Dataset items
____

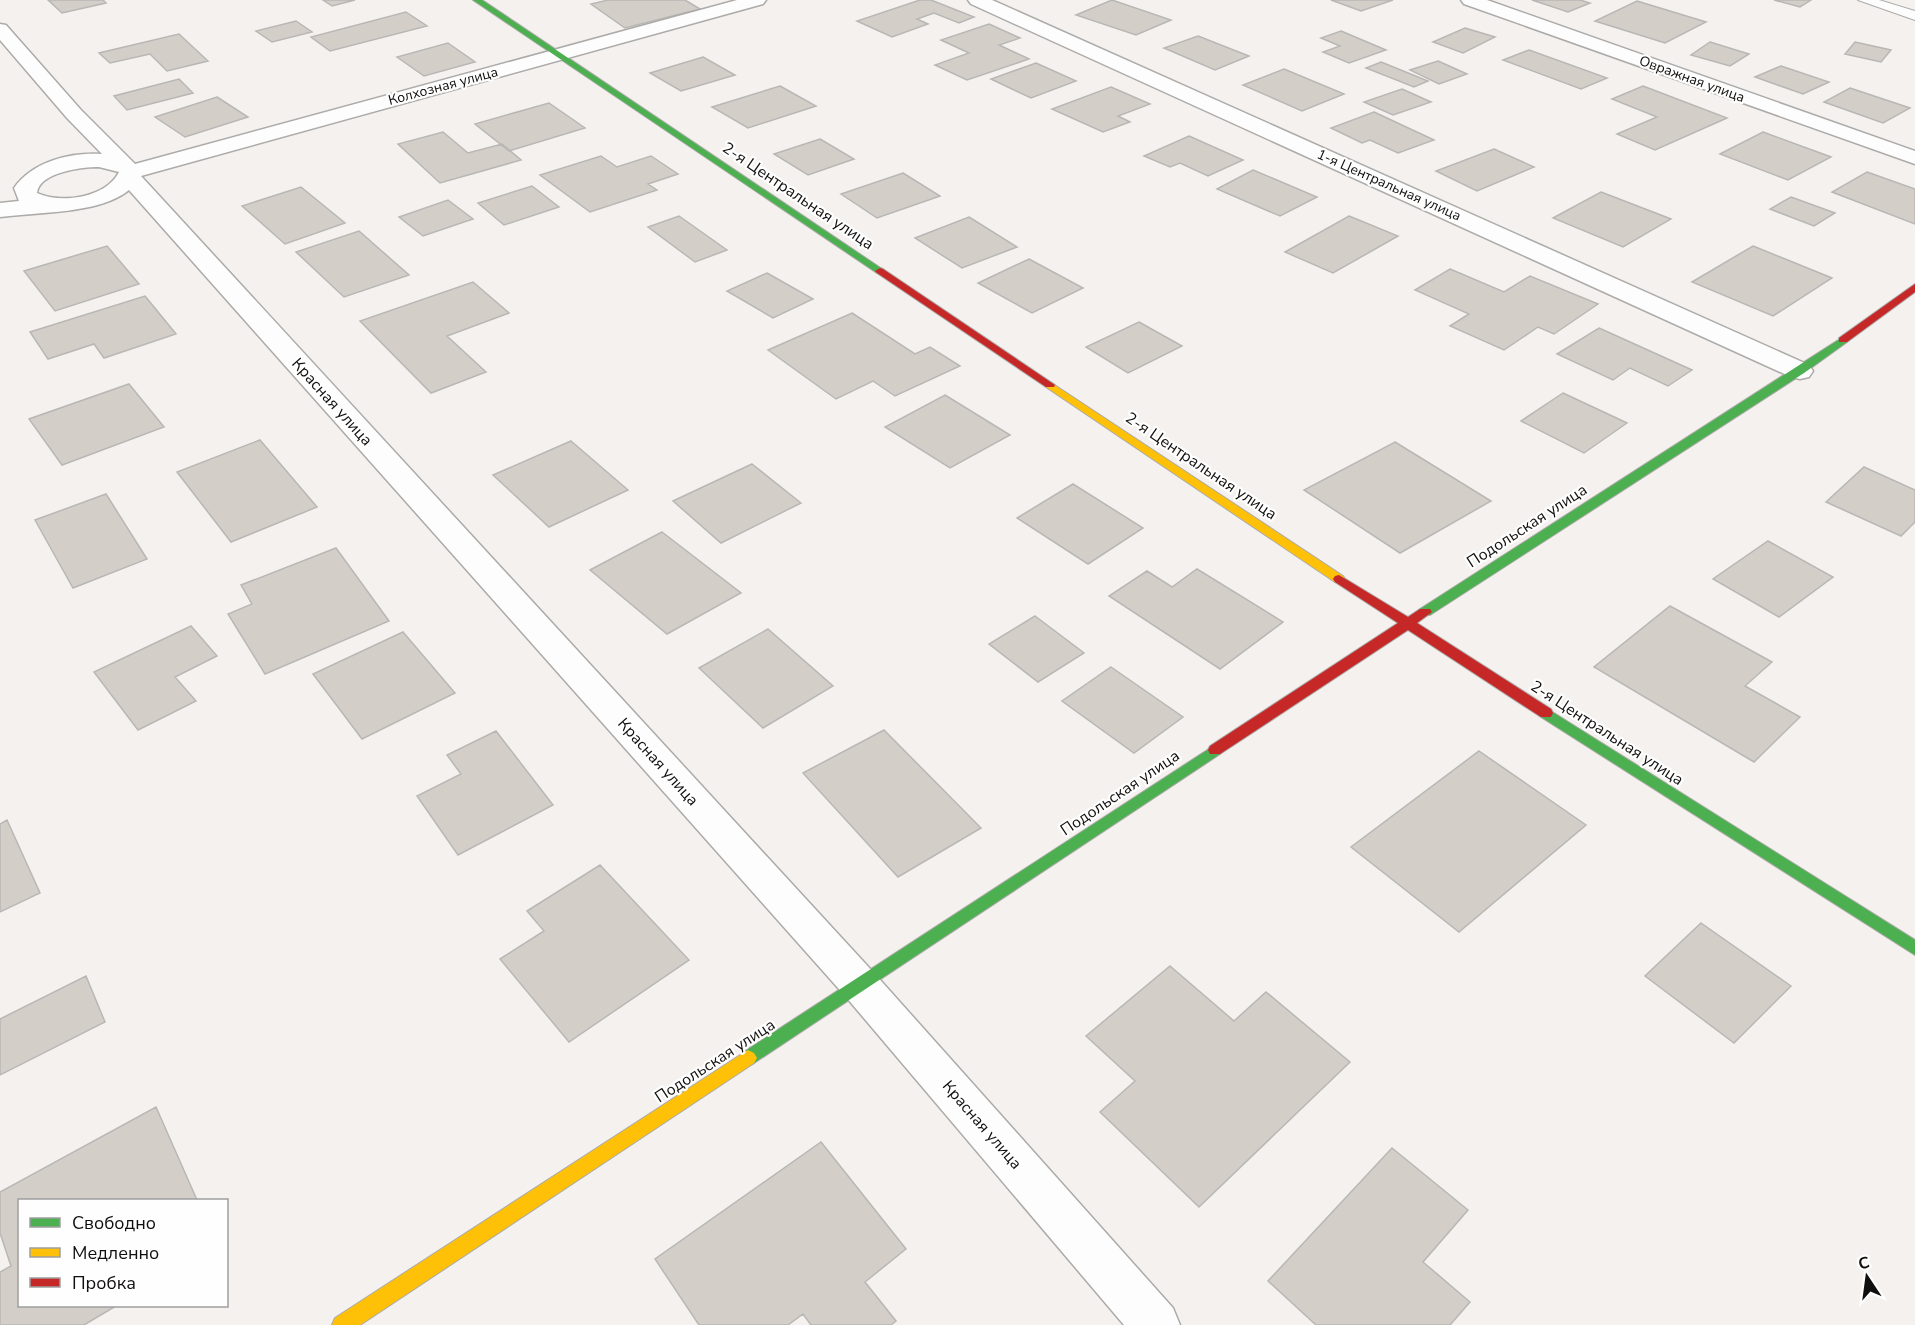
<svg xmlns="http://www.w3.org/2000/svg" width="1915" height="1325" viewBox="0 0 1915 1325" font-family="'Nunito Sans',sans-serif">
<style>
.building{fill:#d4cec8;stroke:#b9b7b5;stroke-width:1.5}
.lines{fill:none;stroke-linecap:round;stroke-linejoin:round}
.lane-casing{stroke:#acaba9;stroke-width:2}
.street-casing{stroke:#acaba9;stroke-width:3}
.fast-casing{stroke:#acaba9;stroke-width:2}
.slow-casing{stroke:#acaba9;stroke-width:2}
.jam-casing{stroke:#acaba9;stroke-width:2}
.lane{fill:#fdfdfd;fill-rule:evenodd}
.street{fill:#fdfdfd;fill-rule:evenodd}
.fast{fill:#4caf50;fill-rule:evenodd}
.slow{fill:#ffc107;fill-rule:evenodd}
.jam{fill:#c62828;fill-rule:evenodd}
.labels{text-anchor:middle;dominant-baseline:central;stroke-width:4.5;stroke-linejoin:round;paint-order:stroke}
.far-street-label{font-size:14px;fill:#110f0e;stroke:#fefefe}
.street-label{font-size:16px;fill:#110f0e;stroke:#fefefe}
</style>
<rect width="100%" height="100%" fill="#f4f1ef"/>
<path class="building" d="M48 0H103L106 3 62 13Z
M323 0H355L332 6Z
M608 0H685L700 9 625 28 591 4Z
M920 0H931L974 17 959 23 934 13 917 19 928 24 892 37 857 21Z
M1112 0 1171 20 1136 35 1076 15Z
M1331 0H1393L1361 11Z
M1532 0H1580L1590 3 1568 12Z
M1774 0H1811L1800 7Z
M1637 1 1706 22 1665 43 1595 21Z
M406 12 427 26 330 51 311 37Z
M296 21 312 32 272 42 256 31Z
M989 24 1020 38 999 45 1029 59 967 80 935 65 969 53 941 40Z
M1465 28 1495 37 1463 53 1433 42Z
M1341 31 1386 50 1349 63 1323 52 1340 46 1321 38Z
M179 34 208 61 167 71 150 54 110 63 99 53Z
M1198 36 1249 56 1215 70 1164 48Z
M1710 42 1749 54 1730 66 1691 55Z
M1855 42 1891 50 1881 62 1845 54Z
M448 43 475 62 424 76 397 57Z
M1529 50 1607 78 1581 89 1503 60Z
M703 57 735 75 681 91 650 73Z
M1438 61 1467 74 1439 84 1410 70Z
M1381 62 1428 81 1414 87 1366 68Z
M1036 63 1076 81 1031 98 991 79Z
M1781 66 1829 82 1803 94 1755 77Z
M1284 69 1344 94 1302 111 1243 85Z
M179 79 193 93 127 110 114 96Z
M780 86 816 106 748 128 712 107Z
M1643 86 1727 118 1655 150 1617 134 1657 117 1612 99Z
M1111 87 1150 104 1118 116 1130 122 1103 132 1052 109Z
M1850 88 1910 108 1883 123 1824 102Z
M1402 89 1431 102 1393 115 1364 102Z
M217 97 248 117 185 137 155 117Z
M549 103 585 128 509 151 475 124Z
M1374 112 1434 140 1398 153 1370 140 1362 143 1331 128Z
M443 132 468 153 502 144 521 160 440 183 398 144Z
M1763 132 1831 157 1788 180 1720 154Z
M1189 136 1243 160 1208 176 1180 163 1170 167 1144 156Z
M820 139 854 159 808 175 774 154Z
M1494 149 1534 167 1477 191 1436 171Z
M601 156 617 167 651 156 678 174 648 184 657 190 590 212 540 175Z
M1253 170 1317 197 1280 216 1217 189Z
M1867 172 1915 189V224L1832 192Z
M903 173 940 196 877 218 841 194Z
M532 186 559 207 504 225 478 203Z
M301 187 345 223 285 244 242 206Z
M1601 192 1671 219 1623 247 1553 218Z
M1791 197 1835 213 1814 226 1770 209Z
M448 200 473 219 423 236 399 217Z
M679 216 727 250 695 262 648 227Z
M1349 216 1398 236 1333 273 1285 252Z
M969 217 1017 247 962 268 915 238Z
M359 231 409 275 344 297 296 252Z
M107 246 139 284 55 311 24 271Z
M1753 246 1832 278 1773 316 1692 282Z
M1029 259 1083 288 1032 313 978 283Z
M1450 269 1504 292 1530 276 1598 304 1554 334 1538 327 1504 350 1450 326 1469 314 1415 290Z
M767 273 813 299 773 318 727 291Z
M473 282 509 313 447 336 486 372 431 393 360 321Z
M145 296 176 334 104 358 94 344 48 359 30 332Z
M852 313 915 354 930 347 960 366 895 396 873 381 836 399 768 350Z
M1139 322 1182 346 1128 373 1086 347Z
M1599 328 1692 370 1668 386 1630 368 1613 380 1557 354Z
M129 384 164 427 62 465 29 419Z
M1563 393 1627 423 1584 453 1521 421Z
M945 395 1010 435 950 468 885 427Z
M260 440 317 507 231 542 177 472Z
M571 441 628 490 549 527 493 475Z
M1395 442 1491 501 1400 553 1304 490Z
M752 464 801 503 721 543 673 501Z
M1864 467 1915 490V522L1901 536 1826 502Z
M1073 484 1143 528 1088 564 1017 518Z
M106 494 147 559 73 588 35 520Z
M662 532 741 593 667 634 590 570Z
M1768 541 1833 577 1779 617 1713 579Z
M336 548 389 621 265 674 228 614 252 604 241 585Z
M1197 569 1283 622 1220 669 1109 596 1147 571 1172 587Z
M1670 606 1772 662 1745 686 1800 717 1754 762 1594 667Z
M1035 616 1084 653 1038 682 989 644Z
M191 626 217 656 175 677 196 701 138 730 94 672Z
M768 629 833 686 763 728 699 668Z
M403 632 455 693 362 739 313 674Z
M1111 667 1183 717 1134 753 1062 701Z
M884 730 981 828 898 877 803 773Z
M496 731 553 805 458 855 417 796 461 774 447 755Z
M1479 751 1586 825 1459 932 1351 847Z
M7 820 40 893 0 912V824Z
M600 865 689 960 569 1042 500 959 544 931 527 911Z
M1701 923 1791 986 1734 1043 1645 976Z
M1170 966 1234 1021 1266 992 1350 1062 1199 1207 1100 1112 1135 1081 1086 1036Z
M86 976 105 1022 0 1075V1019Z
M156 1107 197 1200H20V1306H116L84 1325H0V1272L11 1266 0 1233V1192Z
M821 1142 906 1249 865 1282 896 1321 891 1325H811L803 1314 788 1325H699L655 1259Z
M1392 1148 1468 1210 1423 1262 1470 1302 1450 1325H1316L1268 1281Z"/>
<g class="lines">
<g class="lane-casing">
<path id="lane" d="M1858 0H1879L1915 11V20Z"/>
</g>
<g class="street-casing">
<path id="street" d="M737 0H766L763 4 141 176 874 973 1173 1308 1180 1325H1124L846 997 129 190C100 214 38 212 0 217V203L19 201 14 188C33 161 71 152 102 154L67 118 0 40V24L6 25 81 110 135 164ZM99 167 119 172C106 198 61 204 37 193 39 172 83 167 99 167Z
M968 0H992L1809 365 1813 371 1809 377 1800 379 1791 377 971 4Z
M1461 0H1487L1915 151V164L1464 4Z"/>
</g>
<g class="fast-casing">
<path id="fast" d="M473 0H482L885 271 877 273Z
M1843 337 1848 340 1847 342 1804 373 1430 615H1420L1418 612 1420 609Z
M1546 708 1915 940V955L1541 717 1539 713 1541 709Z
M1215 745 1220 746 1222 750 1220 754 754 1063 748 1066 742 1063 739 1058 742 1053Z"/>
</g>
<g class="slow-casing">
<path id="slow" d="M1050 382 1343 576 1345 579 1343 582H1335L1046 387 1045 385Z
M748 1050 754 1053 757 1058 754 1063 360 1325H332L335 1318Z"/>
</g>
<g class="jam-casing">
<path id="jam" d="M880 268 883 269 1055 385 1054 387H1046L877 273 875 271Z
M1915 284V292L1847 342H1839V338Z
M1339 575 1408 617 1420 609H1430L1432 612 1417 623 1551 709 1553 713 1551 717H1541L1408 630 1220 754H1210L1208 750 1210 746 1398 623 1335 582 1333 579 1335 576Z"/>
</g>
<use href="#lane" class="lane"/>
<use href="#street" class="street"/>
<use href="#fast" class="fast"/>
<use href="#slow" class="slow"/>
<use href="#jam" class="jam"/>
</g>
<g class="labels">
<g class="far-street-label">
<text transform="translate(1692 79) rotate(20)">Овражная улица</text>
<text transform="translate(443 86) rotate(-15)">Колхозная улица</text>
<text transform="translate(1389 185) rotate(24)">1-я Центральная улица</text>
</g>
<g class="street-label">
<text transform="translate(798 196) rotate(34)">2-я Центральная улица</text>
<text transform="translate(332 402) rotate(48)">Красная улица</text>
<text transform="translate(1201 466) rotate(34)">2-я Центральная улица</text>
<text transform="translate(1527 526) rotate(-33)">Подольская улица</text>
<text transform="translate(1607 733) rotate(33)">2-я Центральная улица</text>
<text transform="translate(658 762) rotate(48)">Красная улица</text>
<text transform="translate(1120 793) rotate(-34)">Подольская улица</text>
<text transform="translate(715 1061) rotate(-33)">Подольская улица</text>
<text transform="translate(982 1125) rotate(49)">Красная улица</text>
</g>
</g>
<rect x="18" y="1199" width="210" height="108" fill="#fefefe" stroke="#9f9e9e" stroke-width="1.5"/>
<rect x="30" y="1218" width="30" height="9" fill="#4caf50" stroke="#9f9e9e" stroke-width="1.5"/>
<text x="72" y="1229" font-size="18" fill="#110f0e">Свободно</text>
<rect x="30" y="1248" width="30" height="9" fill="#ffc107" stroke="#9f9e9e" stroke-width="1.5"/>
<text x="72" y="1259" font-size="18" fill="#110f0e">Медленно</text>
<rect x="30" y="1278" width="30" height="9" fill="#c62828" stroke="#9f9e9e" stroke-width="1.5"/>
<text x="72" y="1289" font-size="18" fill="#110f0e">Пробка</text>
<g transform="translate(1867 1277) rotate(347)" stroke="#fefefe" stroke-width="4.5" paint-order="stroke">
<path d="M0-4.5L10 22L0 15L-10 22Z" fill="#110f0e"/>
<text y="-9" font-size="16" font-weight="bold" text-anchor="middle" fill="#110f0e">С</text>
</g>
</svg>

____

Directions for this task: From the entries above, list each line with "casing" in it.

Solution:
.lane-casing{stroke:#acaba9;stroke-width:2}
.street-casing{stroke:#acaba9;stroke-width:3}
.fast-casing{stroke:#acaba9;stroke-width:2}
.slow-casing{stroke:#acaba9;stroke-width:2}
.jam-casing{stroke:#acaba9;stroke-width:2}
<g class="lane-casing">
<g class="street-casing">
<g class="fast-casing">
<g class="slow-casing">
<g class="jam-casing">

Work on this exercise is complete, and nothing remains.